8. The method of claim 4, wherein the mammal is a mouse.

9. A method of evaluating the potential therapeutic value or potential medical significance of a proposed anticonvulsant agent comprising the steps of providing the proposed anticonvulsant agent to a transgenic mammal wherein one or both alleles of the endogenous mass1 gene are mutated, and examining the therapeutic value or medical significance of the proposed anticonvulsant agent in the transgenic mammal.

10. The method of claim 9, wherein the transgenic mammal is a mouse.

11. The method of claim 10, wherein the transgenic mammal is a Frings mouse.

12. The method of claim 9, wherein the step of examining the therapeutic value or medical significance of the proposed anticonvulsant agent in the transgenic mammal comprises exposing the transgenic mammal to intense acoustic stimulation and observing whether the mammal experiences a seizure.

13. The method of claim 12, wherein the transgenic mammal is a mouse.

14. The method of claim 13, wherein the transgenic mammal is a Frings mouse.

15. A method of evaluating the potential therapeutic value or potential medical significance of a proposed agent for use in hearing impairment therapies comprising the steps of providing the proposed agent to a transgenic mammal wherein one or both alleles of the endogenous mass1 gene are mutated, and examining the therapeutic value or medical significance of the proposed anticonvulsant agent in the transgenic mammal.
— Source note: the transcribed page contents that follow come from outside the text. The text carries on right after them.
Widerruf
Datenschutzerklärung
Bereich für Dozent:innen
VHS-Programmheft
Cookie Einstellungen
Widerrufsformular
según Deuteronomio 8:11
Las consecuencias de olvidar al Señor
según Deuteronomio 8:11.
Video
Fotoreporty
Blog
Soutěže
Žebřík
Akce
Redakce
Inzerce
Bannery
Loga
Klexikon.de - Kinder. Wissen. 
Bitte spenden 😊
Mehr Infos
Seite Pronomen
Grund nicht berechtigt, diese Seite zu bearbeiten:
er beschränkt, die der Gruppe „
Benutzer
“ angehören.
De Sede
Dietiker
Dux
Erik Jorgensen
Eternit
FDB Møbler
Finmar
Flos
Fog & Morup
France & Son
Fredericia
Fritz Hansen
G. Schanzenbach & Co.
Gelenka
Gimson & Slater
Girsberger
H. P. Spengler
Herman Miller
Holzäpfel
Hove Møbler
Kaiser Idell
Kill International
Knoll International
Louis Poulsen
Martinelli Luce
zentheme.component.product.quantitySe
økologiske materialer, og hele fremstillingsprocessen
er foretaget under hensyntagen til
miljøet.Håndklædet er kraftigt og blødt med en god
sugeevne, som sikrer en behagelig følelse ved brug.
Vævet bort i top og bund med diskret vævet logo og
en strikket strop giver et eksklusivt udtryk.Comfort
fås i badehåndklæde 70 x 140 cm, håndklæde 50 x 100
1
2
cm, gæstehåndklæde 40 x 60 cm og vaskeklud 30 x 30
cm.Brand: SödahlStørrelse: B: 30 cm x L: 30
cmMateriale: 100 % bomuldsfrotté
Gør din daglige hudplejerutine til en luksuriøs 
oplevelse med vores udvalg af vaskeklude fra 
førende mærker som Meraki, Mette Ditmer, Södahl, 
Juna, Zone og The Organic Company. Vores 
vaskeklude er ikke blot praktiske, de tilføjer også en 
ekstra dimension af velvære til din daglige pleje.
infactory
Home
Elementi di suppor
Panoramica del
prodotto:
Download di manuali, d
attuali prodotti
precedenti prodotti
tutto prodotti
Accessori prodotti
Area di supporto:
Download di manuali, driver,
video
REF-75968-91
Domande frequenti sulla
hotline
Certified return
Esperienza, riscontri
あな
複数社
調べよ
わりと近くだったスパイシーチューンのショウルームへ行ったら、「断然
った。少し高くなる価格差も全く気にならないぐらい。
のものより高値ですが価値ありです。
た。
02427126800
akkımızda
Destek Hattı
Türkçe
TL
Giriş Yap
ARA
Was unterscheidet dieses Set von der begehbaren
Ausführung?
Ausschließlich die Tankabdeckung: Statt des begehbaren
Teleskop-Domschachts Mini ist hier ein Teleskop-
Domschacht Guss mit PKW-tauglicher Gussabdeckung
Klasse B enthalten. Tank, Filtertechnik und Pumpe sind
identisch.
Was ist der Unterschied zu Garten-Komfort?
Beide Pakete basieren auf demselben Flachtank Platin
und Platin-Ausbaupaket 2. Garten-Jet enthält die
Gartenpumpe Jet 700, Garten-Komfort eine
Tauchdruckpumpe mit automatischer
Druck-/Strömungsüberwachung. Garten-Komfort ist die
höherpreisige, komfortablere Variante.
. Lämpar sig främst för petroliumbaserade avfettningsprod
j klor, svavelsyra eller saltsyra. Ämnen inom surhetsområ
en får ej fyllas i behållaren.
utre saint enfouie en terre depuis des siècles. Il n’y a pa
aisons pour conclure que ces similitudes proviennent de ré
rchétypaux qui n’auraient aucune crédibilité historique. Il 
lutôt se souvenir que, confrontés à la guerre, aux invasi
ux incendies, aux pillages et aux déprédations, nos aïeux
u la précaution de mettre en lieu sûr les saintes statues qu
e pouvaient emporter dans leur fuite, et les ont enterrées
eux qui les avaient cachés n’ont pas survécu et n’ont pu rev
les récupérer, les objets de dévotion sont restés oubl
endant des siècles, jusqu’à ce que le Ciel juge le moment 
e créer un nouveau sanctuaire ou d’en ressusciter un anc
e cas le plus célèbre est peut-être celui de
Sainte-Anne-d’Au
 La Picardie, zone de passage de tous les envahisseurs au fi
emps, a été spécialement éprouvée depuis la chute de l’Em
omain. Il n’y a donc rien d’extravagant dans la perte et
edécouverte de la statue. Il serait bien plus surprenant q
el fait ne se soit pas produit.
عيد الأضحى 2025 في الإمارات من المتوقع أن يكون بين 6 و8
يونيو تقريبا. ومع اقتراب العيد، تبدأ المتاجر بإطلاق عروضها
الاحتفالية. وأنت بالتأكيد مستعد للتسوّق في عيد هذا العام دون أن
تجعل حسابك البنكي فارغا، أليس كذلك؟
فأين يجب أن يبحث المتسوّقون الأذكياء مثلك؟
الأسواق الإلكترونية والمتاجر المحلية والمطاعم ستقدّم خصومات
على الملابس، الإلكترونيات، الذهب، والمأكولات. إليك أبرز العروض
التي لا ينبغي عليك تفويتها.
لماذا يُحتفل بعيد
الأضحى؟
16. The method of claim 15, wherein the transgenic mammal is a mouse.

17. The method of claim 16, wherein the transgenic mammal is a Frings mouse.

18. The method of claim 15, wherein the step of examining the therapeutic value or medical significance of the proposed agent for use in hearing impairment therapies in the transgenic mammal comprises observing the auditory brainstem response of the mammal to an auditory stimulus.

19. The method of claim 18, wherein the transgenic mammal is a mouse.

20. The method of claim 19, wherein the transgenic mammal is a Frings mouse.